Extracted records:
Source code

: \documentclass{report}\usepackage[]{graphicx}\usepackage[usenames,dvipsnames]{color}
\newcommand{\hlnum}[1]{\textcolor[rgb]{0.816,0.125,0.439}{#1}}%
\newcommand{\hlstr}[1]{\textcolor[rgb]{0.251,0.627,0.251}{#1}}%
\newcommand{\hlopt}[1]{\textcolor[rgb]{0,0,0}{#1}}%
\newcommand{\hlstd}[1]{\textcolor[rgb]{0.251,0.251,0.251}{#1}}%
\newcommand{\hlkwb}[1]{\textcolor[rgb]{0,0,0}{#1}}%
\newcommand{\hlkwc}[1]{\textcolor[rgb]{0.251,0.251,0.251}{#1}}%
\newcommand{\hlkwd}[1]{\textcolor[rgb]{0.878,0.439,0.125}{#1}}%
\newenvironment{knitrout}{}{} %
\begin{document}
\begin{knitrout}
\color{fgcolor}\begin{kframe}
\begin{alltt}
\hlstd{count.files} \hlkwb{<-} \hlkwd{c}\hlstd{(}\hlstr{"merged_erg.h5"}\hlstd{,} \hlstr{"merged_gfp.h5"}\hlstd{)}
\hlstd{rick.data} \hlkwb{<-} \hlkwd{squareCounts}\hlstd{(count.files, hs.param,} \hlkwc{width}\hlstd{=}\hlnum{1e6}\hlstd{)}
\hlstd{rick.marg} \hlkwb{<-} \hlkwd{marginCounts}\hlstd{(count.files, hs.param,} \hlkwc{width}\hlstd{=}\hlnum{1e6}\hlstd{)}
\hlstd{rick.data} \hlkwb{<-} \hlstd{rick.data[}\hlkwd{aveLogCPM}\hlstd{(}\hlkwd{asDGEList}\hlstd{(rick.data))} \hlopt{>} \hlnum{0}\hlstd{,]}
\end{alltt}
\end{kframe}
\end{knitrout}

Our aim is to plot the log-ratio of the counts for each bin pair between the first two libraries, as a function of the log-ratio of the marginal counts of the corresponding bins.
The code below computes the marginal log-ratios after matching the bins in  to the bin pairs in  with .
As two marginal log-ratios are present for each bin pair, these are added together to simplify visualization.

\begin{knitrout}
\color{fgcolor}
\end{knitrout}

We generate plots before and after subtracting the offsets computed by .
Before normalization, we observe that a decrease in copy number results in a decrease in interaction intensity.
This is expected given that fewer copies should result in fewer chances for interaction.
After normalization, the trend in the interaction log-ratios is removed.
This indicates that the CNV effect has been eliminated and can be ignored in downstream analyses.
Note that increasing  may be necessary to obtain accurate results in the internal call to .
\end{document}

**What the exercise asks:**
Across all the records above, find each line with "hlkwc" in it and copy it.

**Response below:**
\newcommand{\hlkwc}[1]{\textcolor[rgb]{0.251,0.251,0.251}{#1}}%
\hlstd{rick.data} \hlkwb{<-} \hlkwd{squareCounts}\hlstd{(count.files, hs.param,} \hlkwc{width}\hlstd{=}\hlnum{1e6}\hlstd{)}
\hlstd{rick.marg} \hlkwb{<-} \hlkwd{marginCounts}\hlstd{(count.files, hs.param,} \hlkwc{width}\hlstd{=}\hlnum{1e6}\hlstd{)}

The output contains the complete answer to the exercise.